Here are the foundational pieces that make GX so powerful.
1. Expectations
An Expectation is a declarative rule about your data.
For example:
PYTHON
expect_column_values_to_not_be_null("customer_id")
expect_column_values_to_be_between("age", 18, 60)
expect_column_values_to_match_regex("email", r"[^@]+@[^@]+\.[^@]+")
GX includes over 100 built-in Expectations, covering:
- Schema validation
- Numeric range checks
- Regex patterns
- Uniqueness and null detection
- Custom logic through Python functions
2. Expectation Suites
A collection of related expectations, grouped logically into a suite.
For example:
JSON
{
"expectations": [
{"expect_column_values_to_not_be_null": {"column": "customer_id"}},
{"expect_column_values_to_be_between": {"column": "age", "min_value": 18, "max_value": 60}}
]
}
Suites act as data quality contracts, version-controlled just like code.
3. Checkpoints
A Checkpoint runs an Expectation Suite against a dataset.
You can trigger Checkpoints:
- On a schedule (via Airflow or Dagster)
- On data arrival (via AWS Lambda or S3 events)
- In CI/CD (to validate data during deployment)

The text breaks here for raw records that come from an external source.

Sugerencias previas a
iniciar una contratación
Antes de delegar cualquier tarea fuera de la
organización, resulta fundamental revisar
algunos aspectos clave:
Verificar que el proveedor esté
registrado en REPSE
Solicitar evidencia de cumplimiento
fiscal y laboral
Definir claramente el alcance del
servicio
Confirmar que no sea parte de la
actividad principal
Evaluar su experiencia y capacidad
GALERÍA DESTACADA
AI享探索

Example checkpoint configuration:
YAML
name: customer_data_checkpoint
expectation_suite_name: customer_suite
validations:
- batch_request:
datasource_name: customer_db
data_asset_name: customers
4. Data Docs
Data Docs are auto-generated HTML reports that visualize your validation results beautifully.
They include:
- Which expectations passed or failed
- Validation timestamps
- Links to datasets and checkpoints
You can host Data Docs internally or share them across teams — perfect for collaboration between data engineers, analysts, and business users.